→ **Выбранный отрывок**
+===+
TASK 8. Answer the following questions:

  1. What is Cesare Lombroso famous for?
  2. How did he try to relate criminal behaviour to a person’s appearance?
  3. What was Lombroso’s contribution to the development of penal system?


TASK 9. Render the following article into English paying special attention to the words and expressions in bold type.

ПРЕСТУПНИКАМИ РОЖДАЮТСЯ ИЛИ СТАНОВЯТСЯ?
Преступность: Врожденное и Приобретенное

      Более ста лет назад итальянский врач Чезаре Ломброзо создал галерею “преступных типов”, чем обессмертил свое имя. Он, например, утверждал, что покатый лоб, квадратный подбородок, грубые черты лица, длинные руки, и мускулистое телосложение говорят о врожденных преступных наклонностях.
      Понадобилось много лет, пока теория прирожденного преступника сошла на нет, потеряла свое влияние. Тем не менее и в наши дни продолжаются споры о наследовании преступных качеств и о биологических предпосылках преступного поведения.
      Послевоенный экономический рост породил у западных лидеров опасное заблуждение, что с любыми общественными проблемами можно справиться, проводя соответствующую социальную политику и увеличивая бюджетные отчисления. Тогда казалось, что, давая человеку больше благ, можно смягчить и даже изменить его природу. Времена изменились, и стало ясно, что ни либеральные реформы, ни коммунистический диктат не привели к обществу процветания.
+===+
(Записи из набора данных)
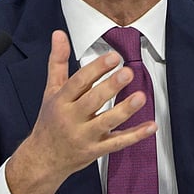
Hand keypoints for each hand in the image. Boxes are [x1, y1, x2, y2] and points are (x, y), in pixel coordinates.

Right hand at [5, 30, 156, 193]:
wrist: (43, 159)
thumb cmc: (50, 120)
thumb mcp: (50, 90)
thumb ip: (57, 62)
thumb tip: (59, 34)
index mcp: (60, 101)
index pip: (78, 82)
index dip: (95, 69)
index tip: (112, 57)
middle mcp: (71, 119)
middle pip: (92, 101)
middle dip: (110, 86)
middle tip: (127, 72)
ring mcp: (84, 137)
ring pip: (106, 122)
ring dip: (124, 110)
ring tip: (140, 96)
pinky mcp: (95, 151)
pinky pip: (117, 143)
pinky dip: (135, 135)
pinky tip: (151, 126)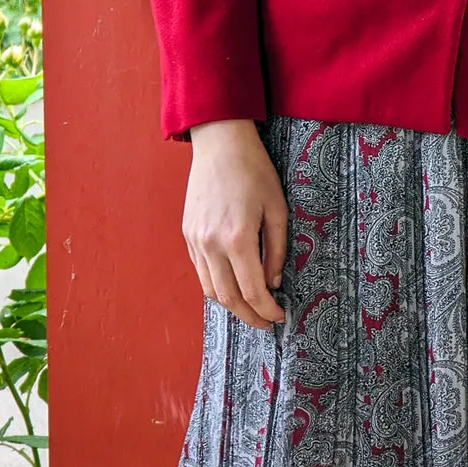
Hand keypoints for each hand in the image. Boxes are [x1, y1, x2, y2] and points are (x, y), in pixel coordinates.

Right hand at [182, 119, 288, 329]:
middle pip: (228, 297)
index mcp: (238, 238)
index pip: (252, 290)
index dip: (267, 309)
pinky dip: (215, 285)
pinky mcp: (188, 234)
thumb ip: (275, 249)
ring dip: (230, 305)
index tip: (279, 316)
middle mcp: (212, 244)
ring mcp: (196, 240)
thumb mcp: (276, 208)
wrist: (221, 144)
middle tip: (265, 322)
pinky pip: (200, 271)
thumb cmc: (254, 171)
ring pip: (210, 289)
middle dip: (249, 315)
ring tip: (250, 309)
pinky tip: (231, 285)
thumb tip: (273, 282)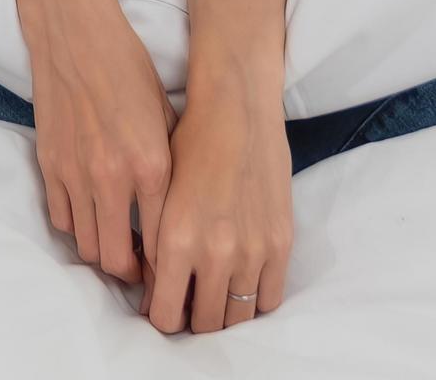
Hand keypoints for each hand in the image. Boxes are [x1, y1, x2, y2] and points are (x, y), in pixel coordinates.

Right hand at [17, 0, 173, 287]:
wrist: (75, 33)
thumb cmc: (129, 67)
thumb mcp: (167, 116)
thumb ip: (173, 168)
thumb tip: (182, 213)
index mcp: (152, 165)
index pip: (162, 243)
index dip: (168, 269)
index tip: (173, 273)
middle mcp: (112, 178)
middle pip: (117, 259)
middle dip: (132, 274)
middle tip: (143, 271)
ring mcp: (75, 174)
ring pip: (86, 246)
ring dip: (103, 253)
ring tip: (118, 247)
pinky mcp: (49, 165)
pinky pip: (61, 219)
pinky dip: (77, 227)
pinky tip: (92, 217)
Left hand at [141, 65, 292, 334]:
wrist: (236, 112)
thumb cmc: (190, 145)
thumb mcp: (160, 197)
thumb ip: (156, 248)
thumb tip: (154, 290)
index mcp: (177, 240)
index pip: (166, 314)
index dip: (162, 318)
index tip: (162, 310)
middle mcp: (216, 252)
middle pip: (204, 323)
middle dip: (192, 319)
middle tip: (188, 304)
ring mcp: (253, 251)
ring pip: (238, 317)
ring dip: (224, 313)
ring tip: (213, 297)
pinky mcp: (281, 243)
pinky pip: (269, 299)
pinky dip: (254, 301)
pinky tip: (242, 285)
+===+
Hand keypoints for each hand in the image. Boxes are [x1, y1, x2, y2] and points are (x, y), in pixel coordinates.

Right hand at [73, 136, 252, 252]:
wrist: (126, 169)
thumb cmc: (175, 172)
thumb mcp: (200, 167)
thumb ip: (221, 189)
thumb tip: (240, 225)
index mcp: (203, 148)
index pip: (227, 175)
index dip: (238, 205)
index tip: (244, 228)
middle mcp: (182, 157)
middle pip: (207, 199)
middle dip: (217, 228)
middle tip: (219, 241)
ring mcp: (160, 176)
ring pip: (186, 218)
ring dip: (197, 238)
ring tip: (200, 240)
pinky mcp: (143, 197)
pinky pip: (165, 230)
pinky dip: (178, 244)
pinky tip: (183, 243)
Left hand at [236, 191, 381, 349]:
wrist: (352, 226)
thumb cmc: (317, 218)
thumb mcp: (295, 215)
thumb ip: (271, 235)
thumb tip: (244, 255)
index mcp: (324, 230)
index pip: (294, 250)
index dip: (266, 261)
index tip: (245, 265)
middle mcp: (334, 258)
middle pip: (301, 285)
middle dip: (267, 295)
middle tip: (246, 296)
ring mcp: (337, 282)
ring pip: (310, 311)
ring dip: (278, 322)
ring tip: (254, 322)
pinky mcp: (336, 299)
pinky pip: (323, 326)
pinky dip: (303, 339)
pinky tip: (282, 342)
+===+
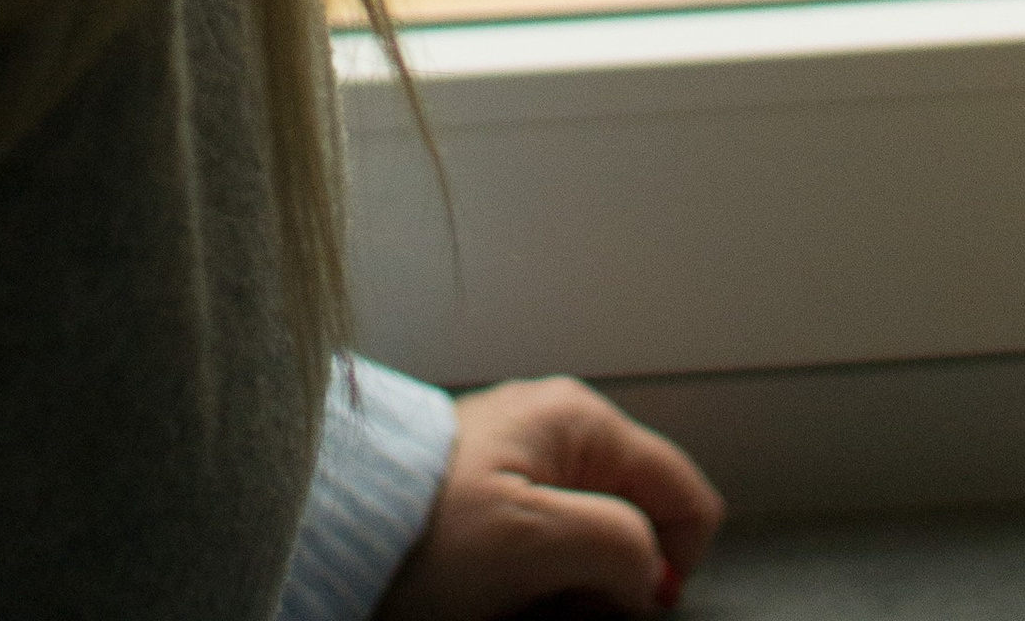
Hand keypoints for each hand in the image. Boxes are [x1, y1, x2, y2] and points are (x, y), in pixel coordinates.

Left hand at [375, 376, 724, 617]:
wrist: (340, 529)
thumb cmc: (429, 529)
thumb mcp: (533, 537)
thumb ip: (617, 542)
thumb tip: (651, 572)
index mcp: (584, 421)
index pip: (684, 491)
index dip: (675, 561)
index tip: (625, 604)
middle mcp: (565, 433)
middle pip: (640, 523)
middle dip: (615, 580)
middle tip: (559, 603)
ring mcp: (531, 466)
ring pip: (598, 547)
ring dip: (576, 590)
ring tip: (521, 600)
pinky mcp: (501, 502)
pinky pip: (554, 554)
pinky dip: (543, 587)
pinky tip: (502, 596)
+===+
→ **Условие задания**
Обновите часть отрывка о преступности от слов «Преступность: Врожденное и» до слов «предпосылках преступного поведения.» включительно, заменив «итальянский врач» на «итальянский психиатр». Опирайтесь только на отрывок.

→ **Решение задания**
Преступность: Врожденное и Приобретенное

      Более ста лет назад итальянский психиатр Чезаре Ломброзо создал галерею “преступных типов”, чем обессмертил свое имя. Он, например, утверждал, что покатый лоб, квадратный подбородок, грубые черты лица, длинные руки, и мускулистое телосложение говорят о врожденных преступных наклонностях.
      Понадобилось много лет, пока теория прирожденного преступника сошла на нет, потеряла свое влияние. Тем не менее и в наши дни продолжаются споры о наследовании преступных качеств и о биологических предпосылках преступного поведения.